WHAT TO PRODUCE.
Rewrite the lines below as a Markdown table with the columns Row and Content, numbering each row. Include everything from the start of the lines down to the line that contains "list Bekanntheit der", leave out blank lines, and leave the pictures out of the answer.

RECORD EXTRACTS.
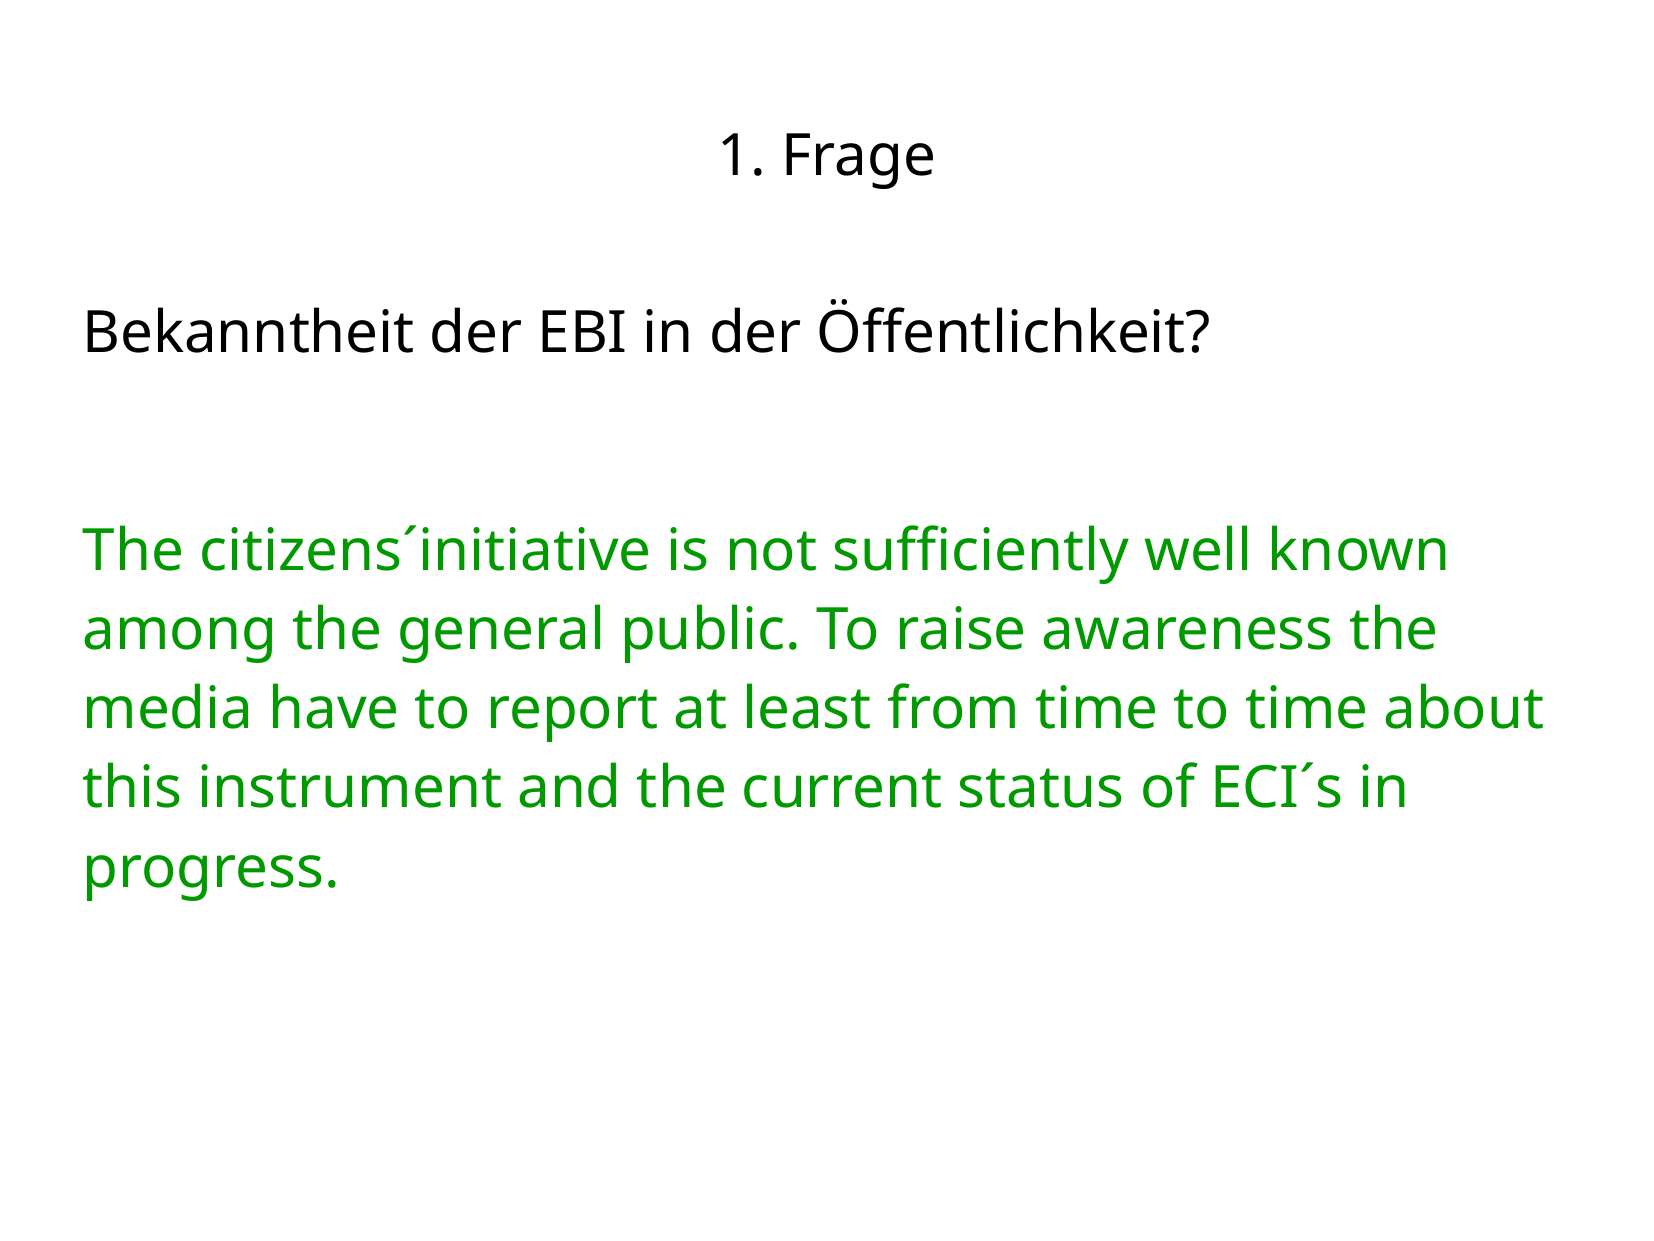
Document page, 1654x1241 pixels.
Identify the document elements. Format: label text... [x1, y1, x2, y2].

title 1. Frage [82, 49, 1571, 257]
list Bekanntheit der EBI in der Öffentlichkeit? The citizens´initiative is not sufficiently well known among the general public. To raise awareness the media have to report at least from time to time about this instrument and the current status of ECI´s in progress. [82, 290, 1571, 1010]
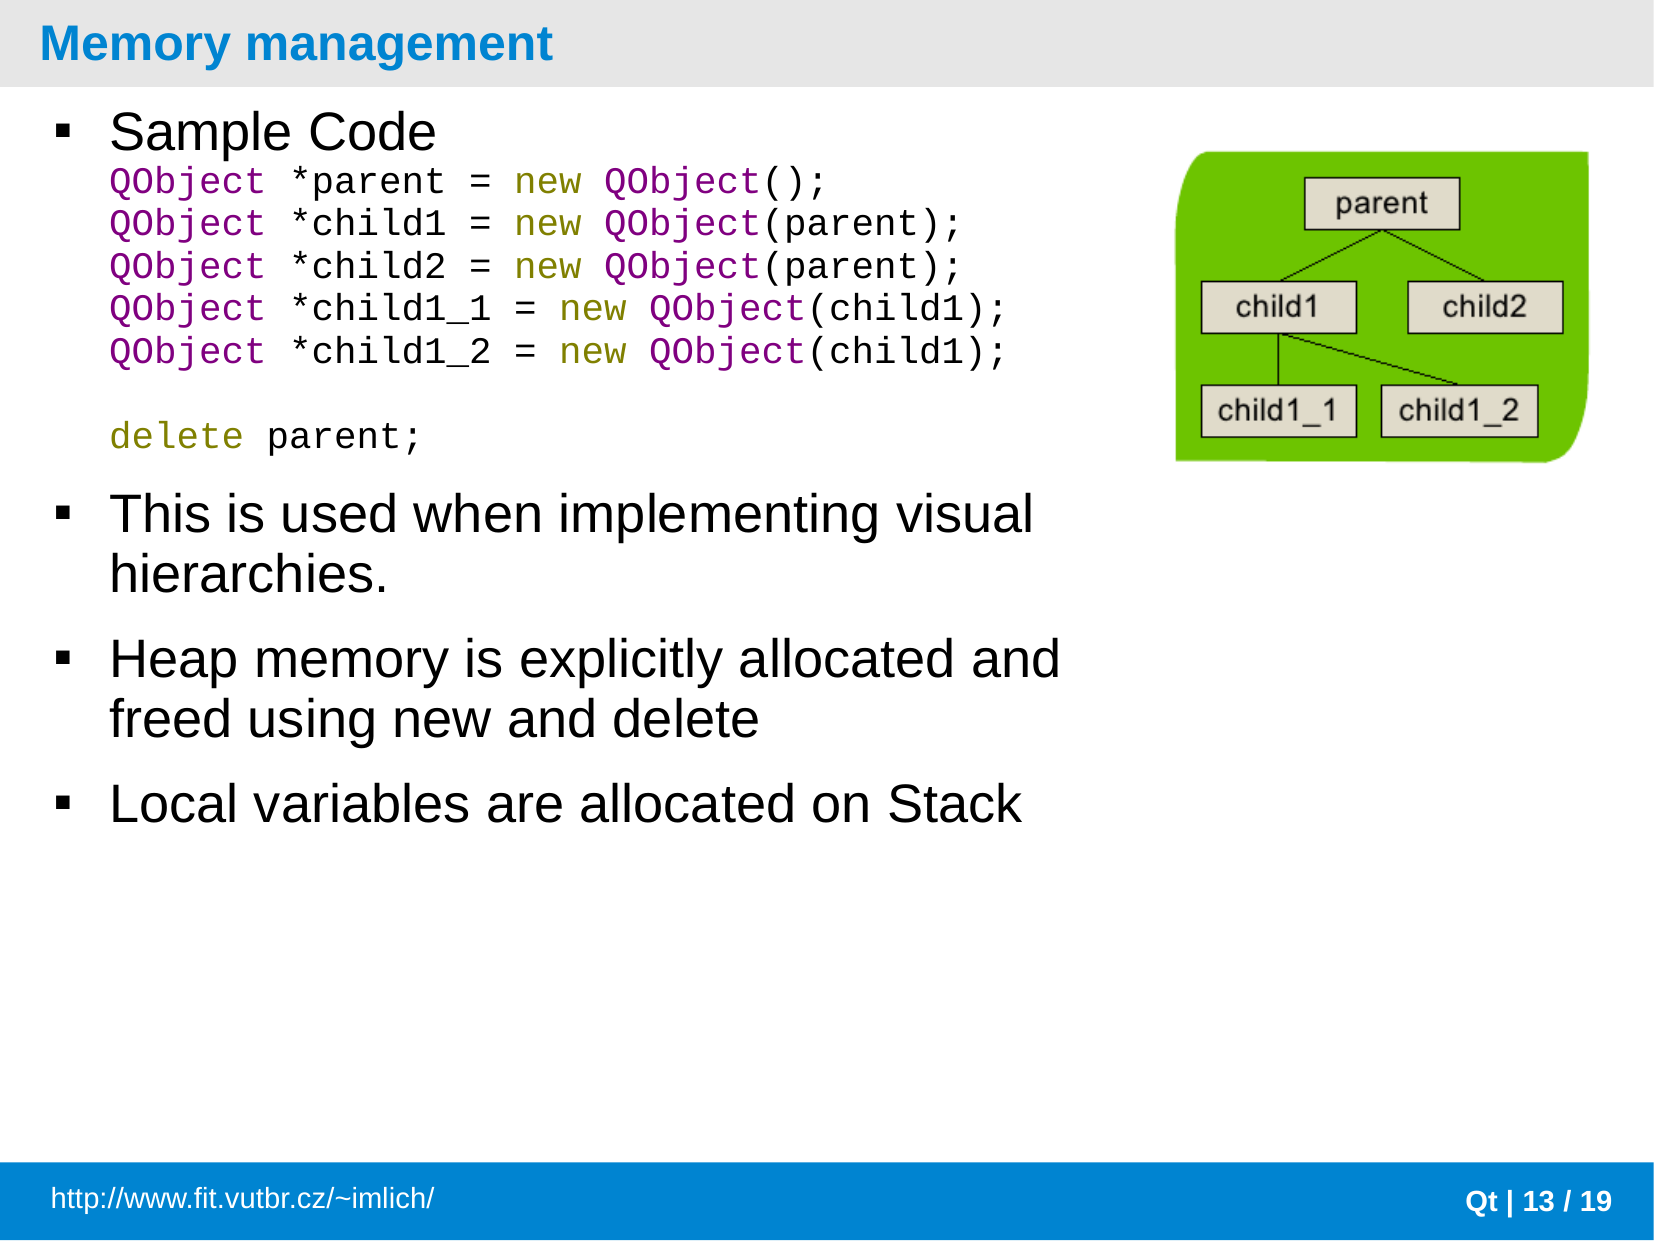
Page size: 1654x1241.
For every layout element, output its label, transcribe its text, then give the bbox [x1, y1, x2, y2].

title Memory management [39, 5, 1615, 81]
picture [1162, 149, 1600, 468]
list Sample Code QObject *parent = new QObject(); QObject *child1 = new QObject(parent); QObject *child2 = new QObject(parent); QObject *child1_1 = new QObject(child1); QObject *child1_2 = new QObject(child1); delete parent; This is used when implementing visual hierarchies. Heap memory is explicitly allocated and freed using new and delete Local variables are allocated on Stack [38, 101, 1163, 1126]
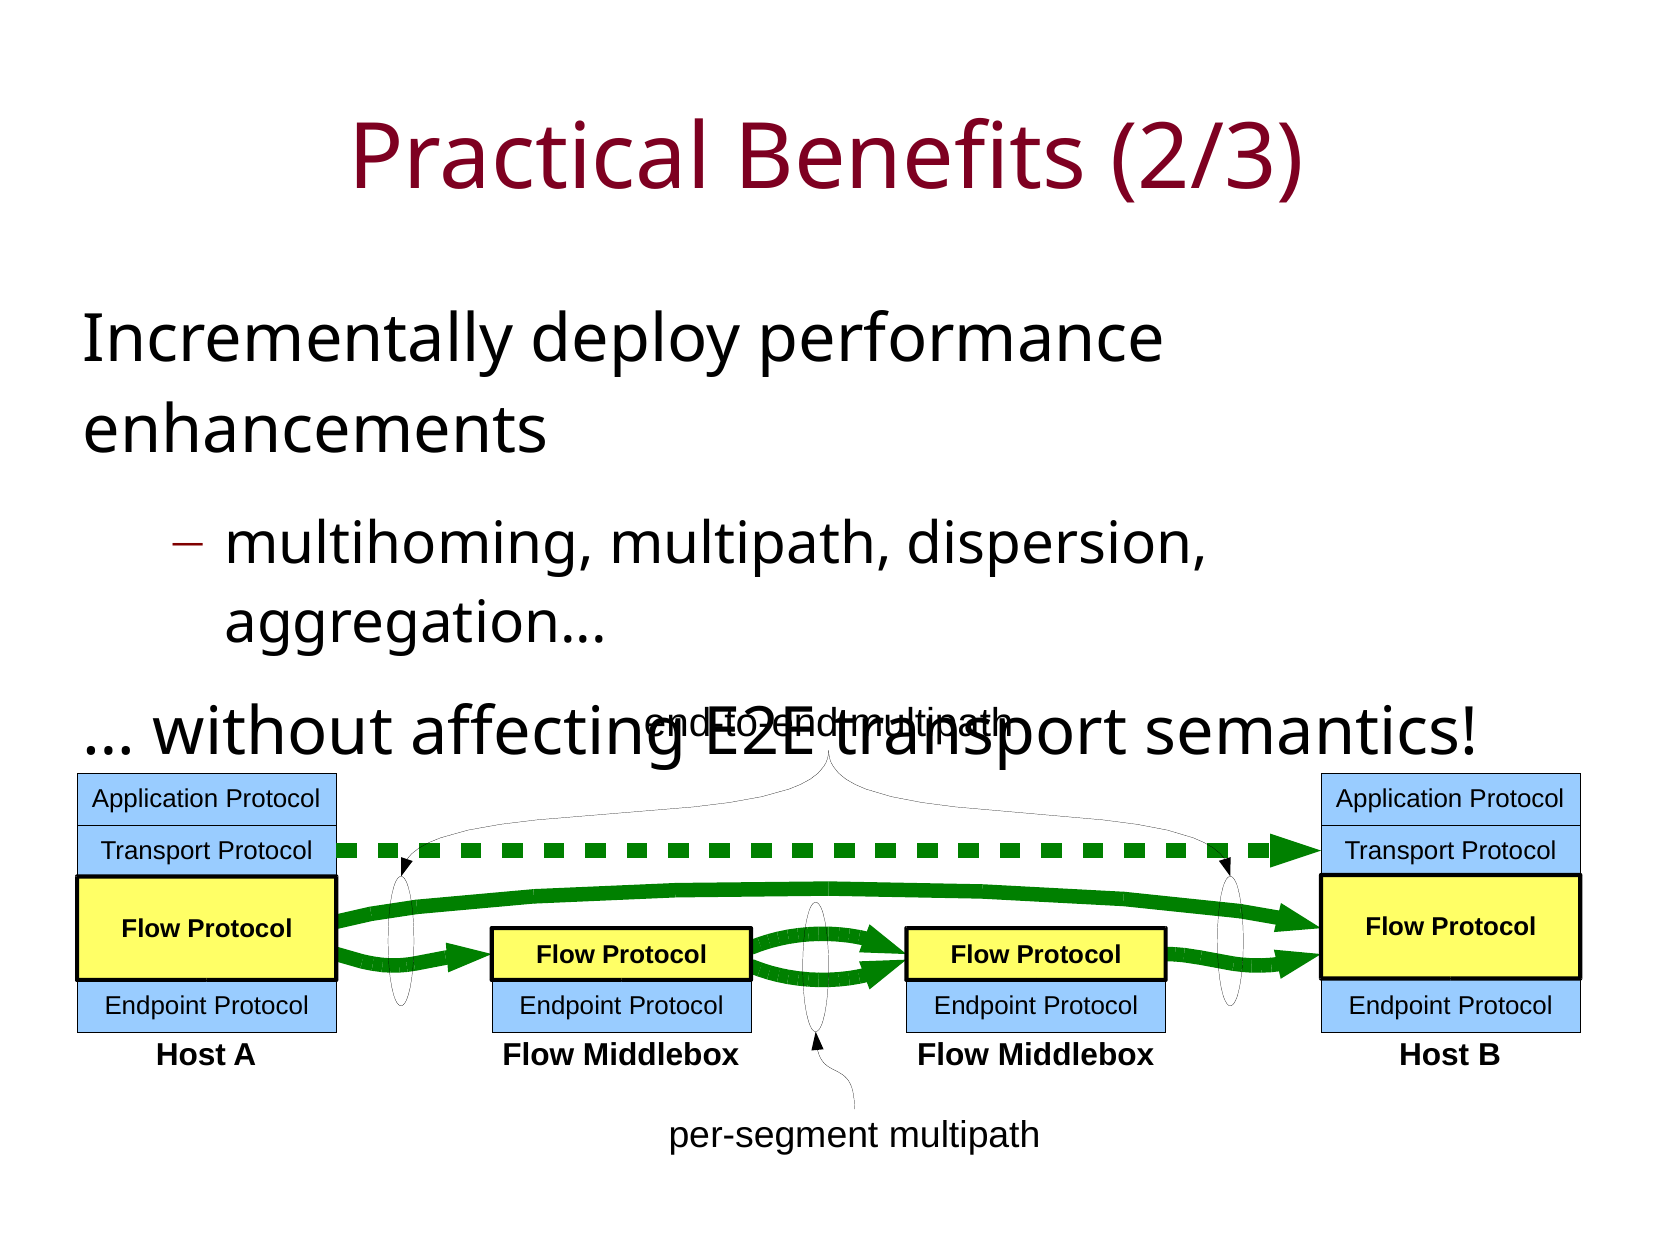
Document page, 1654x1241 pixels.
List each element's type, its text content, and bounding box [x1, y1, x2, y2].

list Incrementally deploy performance enhancements multihoming, multipath, dispersion, aggregation... … without affecting E2E transport semantics! [82, 290, 1571, 564]
title Practical Benefits (2/3) [82, 56, 1571, 250]
picture [75, 695, 1584, 1163]
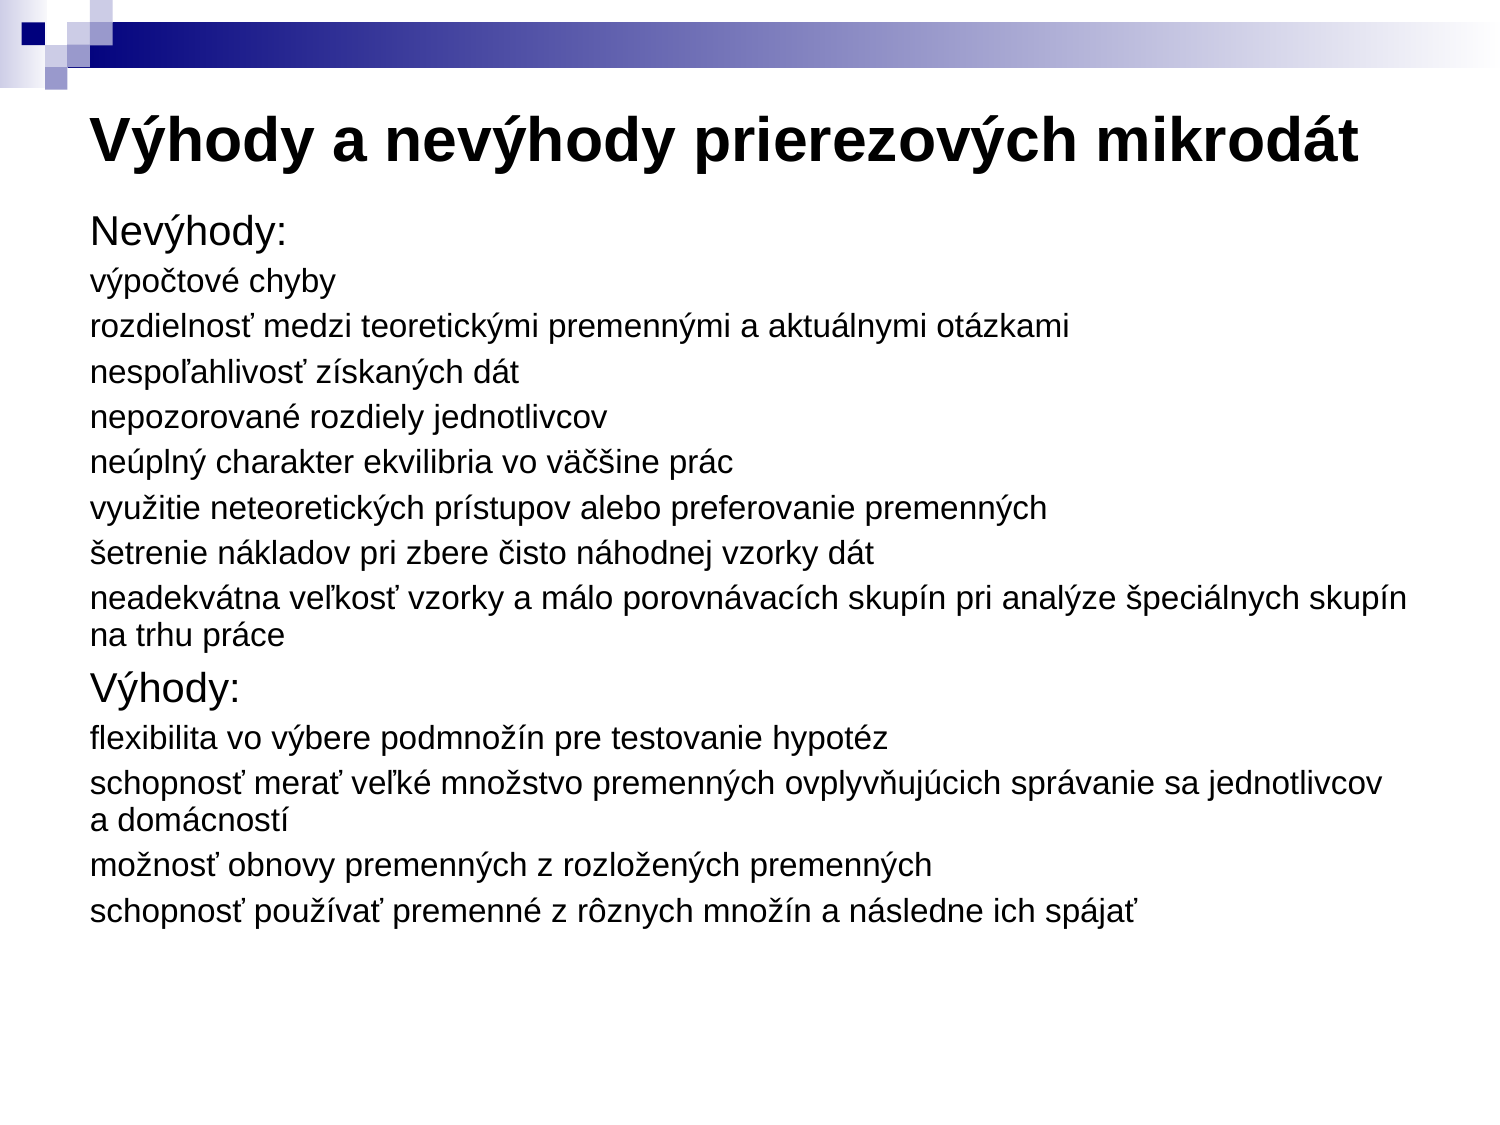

OUTPUT OF THE TASK.
| Row | Content |
|---|---|
| 1 | Document page, 1654x1241 pixels. |
| 2 | Identify the document elements. Format: label text... [x1, y1, x2, y2]. |
| 3 | title 1. Frage [82, 49, 1571, 257] |
| 4 | list Bekanntheit der EBI in der Öffentlichkeit? The citizens´initiative is not sufficiently well known among the general public. To raise awareness the media have to report at least from time to time about this instrument and the current status of ECI´s in progress. [82, 290, 1571, 1010] |